Inclusive, quem acompanha essa realidade, sabe que há até publicações voltadas para esse setor que, semanalmente, trazem todos os movimentos dos governos (nas três esferas). Estudos apontam que os setores de Segurança Pública, Saúde e Educação são os que mais disponibilizam vagas. Claro que há, também, setores governamentais considerados de luxo, com cargos de comando e salários de causar inveja a qualquer marajá.
Nesse contexto, a Petrobras, por exemplo, é considerada a "Meca" dos concursos públicos, porque é sabido que essa estatal é a que melhor paga seus funcionários, além de contar com cargos de altos salários. Naturalmente, isso eleva o nível da disputa, com questões enigmáticas. Tanto que, em tom de brincadeira, os candidatos dizem que é mais fácil passar em Medicina na USP, do que ingressar como petroleiro.
Ironias à parte, observo que o setor legislativo (câmaras municipais e estaduais), com excelentes cargos e salários, tornou-se, também, alvo de interesse de muitos candidatos. Inclusive, por este ano ser eleitoral e de Copa, os concursos devem se concentrar no primeiro semestre, algo exigirá mais esforço daqueles que desejam receber o contracheque expedido pelo governo.

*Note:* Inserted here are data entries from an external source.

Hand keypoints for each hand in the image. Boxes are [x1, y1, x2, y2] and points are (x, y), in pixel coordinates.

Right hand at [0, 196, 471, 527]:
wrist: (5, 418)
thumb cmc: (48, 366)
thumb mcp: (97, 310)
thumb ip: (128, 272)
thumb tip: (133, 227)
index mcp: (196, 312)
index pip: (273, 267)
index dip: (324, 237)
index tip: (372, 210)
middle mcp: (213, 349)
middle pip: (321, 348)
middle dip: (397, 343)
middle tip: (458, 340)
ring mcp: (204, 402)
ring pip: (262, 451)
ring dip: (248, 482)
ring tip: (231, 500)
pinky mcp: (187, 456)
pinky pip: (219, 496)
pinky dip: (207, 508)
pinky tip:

Aliás, o ano nem bem começou e os cursinhos preparatórios já estão lotados de candidatos que se inscreveram em mais de um concurso. A turma não arreda o pé da sala de aula, enquanto as dúvidas de português, matemática e conhecimentos gerais não são esclarecidas. Os campos específicos da área em que o candidato pretende prestar o concurso é o que mais toma tempo de estudo. Entendo que esses cursinhos são facilitadores do conhecimento de quem não consegue estudar sozinho ou tem dificuldade para se concentrar.
O leitor pode estar se perguntando sobre como desenvolver um método de estudo eficiente para se sair bem em tal desafio. Acredito que a melhor maneira de se preparar para enfrentar a maratona dos concursos é, primeiramente, ler atentamente o edital, levantar a lista de livros dos autores que, com certeza, os organizadores do concurso solicitarão nas questões, a fim de desenvolver um método de estudo, sempre com o foco nas disciplinas que tem mais dificuldades. Outra dica: acesse os sites das instituições que aplicam a prova e tente resolver as questões anteriores. Isso ajuda muito. Boa prova!